Google Chrome’s native ad-blocking begins on February 15, 2018

Webmasters whose sites don't adhere to the Coalition for Better Ads standards for display advertisement will have advertisement blocked on affected sites in Google Chrome beginning February 15, 2018.
An email by the Google Web Tools Team is sent out to webmasters currently that informs them about the change provided that the site is registered on Google Search Console (formerly known as Google Webmaster Tools).
Chrome will stop showing ads on SITENAME on Feb 15, 2018. Violating ad experiences detected on mobile.
Google systems have detected ad experiences on your site that may be highly annoying, misleading, or harmful to users. To protect your site’s visitors, on Feb 15, 2018 Google Chrome will stop showing all ads on mobile unless the issues are fixed.
Google announced plans to integrate an ad-blocker in Chrome in June 2017. The company designed the ad-blocker to block ads on sites that violate standards the coalition agreed on. What this means is that it will only block ads on sites that are in violation, and that it will block all ads on these sites.
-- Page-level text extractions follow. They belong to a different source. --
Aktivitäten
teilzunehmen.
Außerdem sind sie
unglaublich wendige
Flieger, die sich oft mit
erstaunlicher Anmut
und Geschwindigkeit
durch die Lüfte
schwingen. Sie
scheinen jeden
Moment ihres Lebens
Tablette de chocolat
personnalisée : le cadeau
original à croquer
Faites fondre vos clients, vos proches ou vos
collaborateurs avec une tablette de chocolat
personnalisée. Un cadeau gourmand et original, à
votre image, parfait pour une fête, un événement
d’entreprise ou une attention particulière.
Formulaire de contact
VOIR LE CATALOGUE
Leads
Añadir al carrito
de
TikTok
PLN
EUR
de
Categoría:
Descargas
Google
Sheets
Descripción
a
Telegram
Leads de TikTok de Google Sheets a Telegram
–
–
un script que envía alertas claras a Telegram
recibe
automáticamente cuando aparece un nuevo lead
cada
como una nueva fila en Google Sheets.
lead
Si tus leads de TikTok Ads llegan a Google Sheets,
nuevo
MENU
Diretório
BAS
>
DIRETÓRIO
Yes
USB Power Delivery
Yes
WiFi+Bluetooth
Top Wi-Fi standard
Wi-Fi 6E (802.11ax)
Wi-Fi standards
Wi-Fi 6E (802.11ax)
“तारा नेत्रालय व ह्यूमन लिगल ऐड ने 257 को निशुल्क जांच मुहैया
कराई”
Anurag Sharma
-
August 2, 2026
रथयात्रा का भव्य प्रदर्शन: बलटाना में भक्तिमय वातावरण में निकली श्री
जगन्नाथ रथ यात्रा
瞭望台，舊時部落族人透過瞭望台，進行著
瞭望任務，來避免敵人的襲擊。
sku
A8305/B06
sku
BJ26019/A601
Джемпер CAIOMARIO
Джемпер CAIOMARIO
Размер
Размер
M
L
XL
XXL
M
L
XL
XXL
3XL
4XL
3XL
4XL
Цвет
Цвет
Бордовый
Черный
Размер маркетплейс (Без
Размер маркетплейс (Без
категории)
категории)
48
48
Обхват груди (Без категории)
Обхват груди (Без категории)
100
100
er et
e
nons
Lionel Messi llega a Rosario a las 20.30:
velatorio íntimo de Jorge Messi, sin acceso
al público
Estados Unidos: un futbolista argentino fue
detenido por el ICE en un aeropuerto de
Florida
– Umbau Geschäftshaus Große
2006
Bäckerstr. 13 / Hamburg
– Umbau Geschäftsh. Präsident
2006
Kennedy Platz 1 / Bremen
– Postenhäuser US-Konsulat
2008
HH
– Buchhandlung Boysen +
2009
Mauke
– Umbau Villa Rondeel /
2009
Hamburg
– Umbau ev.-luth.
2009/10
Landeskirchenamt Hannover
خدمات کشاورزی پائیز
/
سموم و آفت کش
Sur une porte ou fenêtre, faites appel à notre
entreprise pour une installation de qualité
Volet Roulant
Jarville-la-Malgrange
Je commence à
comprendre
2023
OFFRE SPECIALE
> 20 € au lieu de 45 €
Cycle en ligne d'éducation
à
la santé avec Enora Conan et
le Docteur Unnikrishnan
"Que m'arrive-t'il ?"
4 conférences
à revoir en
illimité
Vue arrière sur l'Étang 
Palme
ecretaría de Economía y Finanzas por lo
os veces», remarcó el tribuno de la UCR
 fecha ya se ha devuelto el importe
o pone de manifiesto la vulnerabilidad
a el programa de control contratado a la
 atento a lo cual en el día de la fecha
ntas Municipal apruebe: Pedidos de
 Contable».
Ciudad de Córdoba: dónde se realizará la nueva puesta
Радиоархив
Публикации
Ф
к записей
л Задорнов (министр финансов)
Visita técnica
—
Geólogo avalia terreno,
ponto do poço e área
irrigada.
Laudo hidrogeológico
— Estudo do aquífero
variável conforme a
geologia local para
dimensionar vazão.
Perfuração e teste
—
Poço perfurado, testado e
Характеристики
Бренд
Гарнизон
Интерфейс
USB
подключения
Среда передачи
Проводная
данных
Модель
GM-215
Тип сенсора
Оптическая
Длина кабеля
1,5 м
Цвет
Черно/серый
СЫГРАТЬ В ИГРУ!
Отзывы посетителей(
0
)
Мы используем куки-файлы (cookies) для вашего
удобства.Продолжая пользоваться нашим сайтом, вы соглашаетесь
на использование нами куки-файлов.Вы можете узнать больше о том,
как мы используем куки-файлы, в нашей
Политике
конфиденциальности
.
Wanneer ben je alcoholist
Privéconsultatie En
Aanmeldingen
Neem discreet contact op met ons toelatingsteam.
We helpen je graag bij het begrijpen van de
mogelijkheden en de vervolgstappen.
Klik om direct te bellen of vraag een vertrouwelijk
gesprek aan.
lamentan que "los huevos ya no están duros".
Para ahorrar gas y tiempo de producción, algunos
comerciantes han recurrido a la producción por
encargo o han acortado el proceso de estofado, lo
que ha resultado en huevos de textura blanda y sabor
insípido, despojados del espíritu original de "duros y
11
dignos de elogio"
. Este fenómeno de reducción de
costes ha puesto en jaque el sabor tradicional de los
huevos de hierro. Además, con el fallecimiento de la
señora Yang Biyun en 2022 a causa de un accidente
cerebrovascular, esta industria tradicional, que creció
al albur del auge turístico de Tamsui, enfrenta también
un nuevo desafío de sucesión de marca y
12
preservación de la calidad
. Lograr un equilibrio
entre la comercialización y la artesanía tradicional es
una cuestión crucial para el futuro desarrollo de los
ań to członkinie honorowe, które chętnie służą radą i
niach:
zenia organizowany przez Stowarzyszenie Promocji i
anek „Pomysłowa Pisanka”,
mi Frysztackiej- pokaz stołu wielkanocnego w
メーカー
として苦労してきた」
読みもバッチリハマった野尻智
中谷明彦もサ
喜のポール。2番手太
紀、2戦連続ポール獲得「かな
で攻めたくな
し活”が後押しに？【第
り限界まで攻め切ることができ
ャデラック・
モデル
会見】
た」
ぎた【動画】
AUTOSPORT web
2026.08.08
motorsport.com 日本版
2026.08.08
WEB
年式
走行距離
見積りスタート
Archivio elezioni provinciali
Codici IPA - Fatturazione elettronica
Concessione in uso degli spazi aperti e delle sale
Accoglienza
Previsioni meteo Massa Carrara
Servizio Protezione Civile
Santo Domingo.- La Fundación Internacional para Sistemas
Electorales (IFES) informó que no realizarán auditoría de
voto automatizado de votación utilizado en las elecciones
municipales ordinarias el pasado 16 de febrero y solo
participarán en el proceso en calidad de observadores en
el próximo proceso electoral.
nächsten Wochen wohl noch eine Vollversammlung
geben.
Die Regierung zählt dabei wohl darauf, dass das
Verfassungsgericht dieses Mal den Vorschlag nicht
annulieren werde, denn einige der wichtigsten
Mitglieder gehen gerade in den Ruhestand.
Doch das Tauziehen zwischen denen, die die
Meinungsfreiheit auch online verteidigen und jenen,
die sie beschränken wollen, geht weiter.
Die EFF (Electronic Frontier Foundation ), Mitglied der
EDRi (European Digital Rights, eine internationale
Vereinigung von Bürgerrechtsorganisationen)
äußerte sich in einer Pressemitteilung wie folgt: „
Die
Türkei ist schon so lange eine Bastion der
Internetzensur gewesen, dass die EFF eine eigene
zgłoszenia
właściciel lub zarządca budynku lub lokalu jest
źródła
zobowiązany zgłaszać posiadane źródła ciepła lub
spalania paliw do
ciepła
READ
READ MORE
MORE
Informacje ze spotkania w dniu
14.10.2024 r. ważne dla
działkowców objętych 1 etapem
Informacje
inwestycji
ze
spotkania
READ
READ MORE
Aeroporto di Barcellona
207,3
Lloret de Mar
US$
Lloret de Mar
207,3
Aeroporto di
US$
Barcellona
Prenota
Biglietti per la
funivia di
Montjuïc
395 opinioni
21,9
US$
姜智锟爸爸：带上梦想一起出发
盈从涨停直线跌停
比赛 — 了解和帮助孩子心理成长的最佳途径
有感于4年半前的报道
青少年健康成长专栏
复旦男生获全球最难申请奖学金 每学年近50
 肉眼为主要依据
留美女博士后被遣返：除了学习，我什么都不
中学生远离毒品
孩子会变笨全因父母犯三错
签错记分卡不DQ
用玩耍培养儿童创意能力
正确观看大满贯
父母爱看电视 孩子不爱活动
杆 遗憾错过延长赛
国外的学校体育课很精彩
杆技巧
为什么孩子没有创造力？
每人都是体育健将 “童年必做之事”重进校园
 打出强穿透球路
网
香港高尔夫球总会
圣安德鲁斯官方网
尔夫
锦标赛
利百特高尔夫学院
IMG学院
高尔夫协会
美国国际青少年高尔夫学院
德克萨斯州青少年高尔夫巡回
In turn, it won't block ads on sites that are not in violation.


ad density

Tip: The ad-blocking is already an option in development builds of Chrome.
The ad-blocking is Google's solution to content blocking that threatens the company's main source of revenue. The main idea is to block most of the annoyances to limit the impact that annoying ads have on a user's decision to install ad-blocking solutions.
The following ad types or formats are in violation, and sites that use at least one of the types or formats will have their ads disabled in Chrome on mobile: pop-up ads, prestitial ads, pages with ad-density higher than 30%, flashing animated ads, auto-playing video ads with sound, postitial ads with countdown, full-screen scrollover ads, large sticky ads.
Webmasters who added their sites to the Search Console can open the Ad Experience Report on it to see screenshots and videos of violations that Google found on the site. Webmasters may request a review after they have altered ad serving on affected sites to get the issue overturned and avoid having ads disabled on affected sites in Chrome.
Google gets more control over the ad industry thanks to the dominating position of the company's Chrome web browser. Other advertising companies need to comply, or have their ads disabled by the majority of Internet users.

Closing Words

As a user, I think it is long overdue that advertisement companies stop supporting annoying ad formats and types. Google, the largest advertisement company in the world, tries to address the threat to its very existence by implementing ad-blocking into Chrome.
The new system may slow down the rise of ad-blocking software and systems, but it does not go far enough in my opinion.
For instance, while video with sound is on the list of unwanted formats, video without sound is not. The latter may not be as annoying but it still is annoying and sucks up lots of bandwidth and CPU.
Google does not address other issues for using content blocking at all on top of that. There is the abuse of advertisement to distribute malware, and the tracking of users. Both of these valid reasons for using content-blocking are not addressed at all.
There is still not a single solution out there that offers "ethical" ad serving.